* _Task_
Using the listing below, copy every line that mentions "kızları".
+===+
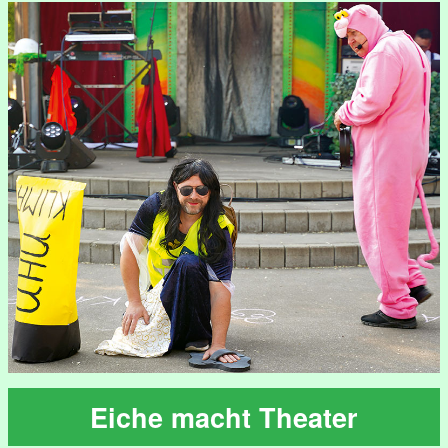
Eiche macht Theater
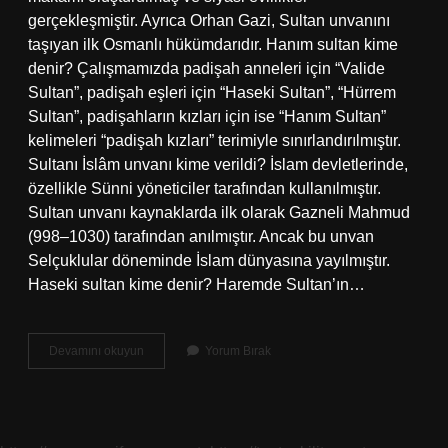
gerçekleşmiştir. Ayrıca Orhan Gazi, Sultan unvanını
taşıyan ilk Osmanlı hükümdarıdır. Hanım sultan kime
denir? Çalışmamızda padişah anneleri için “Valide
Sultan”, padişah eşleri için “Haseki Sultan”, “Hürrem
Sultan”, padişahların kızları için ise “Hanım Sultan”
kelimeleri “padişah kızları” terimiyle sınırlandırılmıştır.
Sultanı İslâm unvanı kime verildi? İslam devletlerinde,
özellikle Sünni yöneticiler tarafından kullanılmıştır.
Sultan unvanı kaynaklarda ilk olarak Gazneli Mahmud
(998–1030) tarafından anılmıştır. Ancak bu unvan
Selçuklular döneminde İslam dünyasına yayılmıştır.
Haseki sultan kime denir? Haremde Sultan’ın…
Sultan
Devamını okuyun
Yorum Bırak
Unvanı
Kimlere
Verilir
+===+
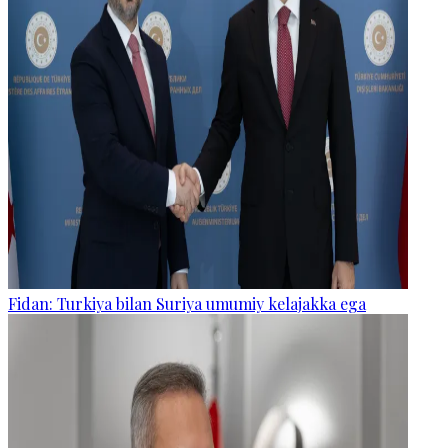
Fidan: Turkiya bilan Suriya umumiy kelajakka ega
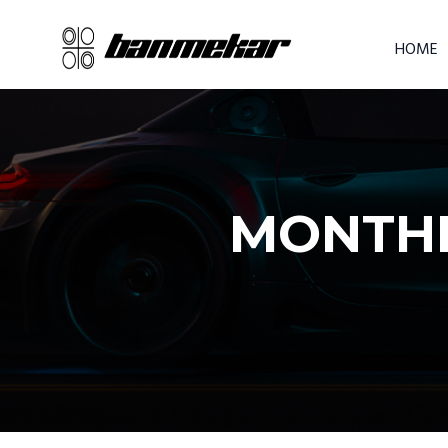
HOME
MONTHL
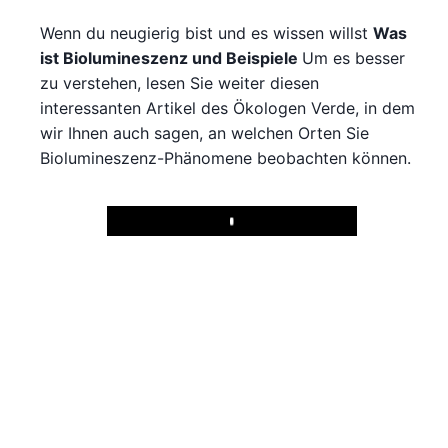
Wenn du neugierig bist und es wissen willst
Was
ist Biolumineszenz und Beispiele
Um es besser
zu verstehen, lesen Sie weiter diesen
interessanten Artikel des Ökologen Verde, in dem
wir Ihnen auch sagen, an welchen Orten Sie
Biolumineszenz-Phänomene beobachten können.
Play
+===+
* _Exercise result_
Sultan”, padişahların kızları için ise “Hanım Sultan”
kelimeleri “padişah kızları” terimiyle sınırlandırılmıştır.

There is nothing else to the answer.